> What you will do
1 > In the passage on chimpanzee facial movements, translate this sentence into Spanish: "So even for humans, obtaining clear facial actions is difficult and time consuming."
2 > According to the passage on chimpanzee facial movements, what kind of observations was FACS primarily developed from?
3 > Quote the passage on chimpanzee facial movements from the words "Table 1. Facial musculature" up to and including "(Waller et al., 2006)".

> Passage to read

::::

Table 1. Facial musculature underlying AUs in humans (Ekman et al., 2002), identifying their presence (Burrows et al., 2006) and comparable muscle movement when stimulated in chimpanzees (Waller et al., 2006)

In terms of observation of facial movements, our initial database of existing expression footage and images (facial expressions) were insufficient to develop the ChimpFACS. It was necessary to collect close-up footage of the chimpanzee face in order to describe appearance changes in detail; more subtle and isolated facial movements (occurring without full facial expression combinations) were also studied and described using frame by frame analysis. Thus, our aim was to detail the movements of the chimpanzee face rather than to analyze facial expressions per se: this bottom up approach in is central to the FACS methodology. It should be noted that FACS was developed using primarily highly controlled observations of voluntarily produced facial movements (Ekman et al., 2002). Interestingly, many of the AUs are difficult to produce on demand, at least without some training. So even for humans, obtaining clear facial actions is difficult and time consuming. However, this approach is not feasible with other species; all our observations are spontaneously produced facial movements and these also give us insight into the repertoire of facial movements in the chimpanzee.

::::

> Given records

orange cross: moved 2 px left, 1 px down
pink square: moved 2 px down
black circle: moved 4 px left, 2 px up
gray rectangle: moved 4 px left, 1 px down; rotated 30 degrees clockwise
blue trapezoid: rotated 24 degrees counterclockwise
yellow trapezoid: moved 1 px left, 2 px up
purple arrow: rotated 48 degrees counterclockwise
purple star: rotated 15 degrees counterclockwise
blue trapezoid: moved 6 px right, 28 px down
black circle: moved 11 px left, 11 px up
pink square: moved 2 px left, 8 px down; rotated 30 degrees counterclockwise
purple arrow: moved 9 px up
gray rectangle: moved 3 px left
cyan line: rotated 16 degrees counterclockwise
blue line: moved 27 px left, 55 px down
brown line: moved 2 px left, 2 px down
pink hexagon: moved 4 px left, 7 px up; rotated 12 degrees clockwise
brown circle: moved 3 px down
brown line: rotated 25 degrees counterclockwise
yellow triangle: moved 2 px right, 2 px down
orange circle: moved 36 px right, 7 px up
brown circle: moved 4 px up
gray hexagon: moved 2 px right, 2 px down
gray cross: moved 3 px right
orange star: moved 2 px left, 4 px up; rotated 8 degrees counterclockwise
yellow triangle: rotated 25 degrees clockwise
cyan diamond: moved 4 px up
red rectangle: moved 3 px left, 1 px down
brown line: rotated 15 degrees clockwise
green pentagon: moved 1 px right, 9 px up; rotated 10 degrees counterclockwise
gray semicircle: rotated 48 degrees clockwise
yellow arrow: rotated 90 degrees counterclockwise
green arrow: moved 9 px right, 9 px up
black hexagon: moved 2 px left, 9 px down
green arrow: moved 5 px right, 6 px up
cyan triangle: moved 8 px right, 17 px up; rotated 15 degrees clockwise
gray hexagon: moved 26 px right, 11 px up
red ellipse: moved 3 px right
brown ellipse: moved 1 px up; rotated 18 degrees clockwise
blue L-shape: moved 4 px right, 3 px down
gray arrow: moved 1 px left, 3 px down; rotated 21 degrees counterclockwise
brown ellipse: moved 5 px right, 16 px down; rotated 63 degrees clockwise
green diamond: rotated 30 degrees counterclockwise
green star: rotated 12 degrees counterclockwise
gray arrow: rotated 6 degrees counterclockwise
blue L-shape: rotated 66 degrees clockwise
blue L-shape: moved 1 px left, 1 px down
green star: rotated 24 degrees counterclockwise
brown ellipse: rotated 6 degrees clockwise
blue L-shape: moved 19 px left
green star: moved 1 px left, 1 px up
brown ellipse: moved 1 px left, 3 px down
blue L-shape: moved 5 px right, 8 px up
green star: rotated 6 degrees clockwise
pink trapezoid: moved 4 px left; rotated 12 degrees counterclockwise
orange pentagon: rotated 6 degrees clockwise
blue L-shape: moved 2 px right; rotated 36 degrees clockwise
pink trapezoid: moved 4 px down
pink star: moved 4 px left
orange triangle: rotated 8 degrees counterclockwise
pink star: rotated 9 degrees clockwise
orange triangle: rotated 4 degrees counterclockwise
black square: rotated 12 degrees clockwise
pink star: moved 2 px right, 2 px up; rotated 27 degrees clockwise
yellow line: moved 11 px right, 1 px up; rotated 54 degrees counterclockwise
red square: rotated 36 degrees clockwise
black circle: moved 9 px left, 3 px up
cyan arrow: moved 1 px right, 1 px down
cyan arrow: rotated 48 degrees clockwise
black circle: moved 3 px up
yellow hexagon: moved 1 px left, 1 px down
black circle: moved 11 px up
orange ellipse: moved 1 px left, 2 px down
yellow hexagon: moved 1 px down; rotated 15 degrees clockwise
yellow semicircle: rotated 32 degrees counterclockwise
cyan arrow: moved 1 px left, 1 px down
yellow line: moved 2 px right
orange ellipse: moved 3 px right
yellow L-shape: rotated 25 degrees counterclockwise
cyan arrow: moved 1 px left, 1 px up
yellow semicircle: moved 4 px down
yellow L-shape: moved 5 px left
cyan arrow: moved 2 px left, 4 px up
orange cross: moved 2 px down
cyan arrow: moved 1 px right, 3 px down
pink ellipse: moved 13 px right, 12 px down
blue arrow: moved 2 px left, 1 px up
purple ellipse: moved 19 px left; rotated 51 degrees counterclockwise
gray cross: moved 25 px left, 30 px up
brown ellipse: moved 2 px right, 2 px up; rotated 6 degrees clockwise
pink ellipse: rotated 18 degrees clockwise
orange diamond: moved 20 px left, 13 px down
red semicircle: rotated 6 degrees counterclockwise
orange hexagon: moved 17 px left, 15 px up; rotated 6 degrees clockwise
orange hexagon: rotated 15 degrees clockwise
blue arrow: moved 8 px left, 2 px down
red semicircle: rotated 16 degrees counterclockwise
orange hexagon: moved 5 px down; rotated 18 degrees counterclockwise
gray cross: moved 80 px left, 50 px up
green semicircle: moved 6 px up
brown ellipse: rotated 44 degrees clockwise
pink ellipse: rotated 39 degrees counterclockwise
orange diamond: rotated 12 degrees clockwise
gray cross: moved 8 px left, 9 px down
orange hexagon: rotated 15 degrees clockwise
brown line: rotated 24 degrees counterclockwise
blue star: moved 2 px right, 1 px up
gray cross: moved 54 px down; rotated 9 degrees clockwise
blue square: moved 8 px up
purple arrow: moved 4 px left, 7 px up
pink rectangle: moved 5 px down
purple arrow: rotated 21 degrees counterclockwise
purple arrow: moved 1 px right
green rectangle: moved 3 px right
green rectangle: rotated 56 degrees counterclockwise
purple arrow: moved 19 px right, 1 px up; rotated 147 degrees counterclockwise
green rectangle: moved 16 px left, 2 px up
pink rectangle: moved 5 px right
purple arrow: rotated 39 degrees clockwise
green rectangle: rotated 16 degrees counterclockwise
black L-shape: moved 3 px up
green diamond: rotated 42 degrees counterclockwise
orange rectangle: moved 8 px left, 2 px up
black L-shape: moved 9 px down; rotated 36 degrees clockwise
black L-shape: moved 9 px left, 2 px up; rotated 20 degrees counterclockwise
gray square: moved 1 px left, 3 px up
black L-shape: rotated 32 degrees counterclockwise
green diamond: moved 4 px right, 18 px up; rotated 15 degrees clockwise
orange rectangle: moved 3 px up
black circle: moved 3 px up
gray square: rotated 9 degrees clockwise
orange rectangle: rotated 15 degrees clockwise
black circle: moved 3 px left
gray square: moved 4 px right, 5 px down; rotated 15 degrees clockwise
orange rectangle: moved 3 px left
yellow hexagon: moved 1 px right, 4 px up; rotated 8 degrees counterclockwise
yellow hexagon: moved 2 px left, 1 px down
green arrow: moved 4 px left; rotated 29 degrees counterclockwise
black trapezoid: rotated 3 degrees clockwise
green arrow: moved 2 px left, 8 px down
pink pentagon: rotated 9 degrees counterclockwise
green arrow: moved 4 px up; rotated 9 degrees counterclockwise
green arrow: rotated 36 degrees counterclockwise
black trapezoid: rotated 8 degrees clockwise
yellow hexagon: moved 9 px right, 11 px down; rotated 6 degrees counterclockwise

::::

> Answers for each item
1 > Así que, incluso en el caso de los humanos, obtener acciones faciales claras es difícil y requiere mucho tiempo.

2 > It was developed primarily from highly controlled observations of voluntarily produced facial movements.

3 >
Table 1. Facial musculature underlying AUs in humans (Ekman et al., 2002), identifying their presence (Burrows et al., 2006) and comparable muscle movement when stimulated in chimpanzees (Waller et al., 2006)